=== INSTRUCTIONS TO FOLLOW ===
For the listing below, report all lines that hold the word "Prevent".

##### DATA FOR THIS TASK #####

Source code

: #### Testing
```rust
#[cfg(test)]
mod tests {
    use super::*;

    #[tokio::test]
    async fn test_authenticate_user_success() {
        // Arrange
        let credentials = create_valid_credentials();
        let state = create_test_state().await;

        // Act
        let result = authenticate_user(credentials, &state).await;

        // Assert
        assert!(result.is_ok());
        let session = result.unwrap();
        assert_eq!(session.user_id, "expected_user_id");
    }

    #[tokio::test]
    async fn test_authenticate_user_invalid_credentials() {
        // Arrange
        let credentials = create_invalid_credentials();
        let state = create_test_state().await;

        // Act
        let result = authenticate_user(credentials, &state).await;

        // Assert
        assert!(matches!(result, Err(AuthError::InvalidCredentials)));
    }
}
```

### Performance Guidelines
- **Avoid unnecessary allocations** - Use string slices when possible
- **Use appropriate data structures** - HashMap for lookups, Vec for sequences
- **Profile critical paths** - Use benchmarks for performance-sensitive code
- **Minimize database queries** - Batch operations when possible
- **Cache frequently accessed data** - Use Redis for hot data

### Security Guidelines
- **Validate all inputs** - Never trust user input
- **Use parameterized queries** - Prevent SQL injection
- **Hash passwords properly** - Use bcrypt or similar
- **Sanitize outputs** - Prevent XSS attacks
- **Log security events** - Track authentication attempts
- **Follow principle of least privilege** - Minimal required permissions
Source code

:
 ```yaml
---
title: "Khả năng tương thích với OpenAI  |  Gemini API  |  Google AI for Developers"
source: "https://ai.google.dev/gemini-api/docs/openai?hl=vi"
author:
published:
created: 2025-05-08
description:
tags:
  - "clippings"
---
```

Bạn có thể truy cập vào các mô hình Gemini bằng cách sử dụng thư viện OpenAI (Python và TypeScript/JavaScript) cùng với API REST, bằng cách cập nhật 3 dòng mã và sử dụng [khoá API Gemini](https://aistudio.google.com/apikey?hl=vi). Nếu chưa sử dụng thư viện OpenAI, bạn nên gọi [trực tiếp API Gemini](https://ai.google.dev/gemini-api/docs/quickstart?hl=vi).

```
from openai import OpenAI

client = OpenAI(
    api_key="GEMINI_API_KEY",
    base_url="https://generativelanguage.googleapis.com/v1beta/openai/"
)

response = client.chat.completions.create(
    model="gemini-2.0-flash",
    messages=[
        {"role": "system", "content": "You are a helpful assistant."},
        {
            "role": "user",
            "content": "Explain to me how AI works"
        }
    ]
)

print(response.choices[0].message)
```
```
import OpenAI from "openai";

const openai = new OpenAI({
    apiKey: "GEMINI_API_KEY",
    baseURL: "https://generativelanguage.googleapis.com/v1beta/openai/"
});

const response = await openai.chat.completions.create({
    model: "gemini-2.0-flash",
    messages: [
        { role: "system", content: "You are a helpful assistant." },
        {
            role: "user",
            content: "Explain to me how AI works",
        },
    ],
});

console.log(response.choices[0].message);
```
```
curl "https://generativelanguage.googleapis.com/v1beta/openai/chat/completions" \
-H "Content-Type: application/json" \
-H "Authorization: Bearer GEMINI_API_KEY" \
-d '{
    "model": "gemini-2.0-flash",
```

#####

=== EXERCISE RESPONSE ===
- **Use parameterized queries** - Prevent SQL injection
- **Sanitize outputs** - Prevent XSS attacks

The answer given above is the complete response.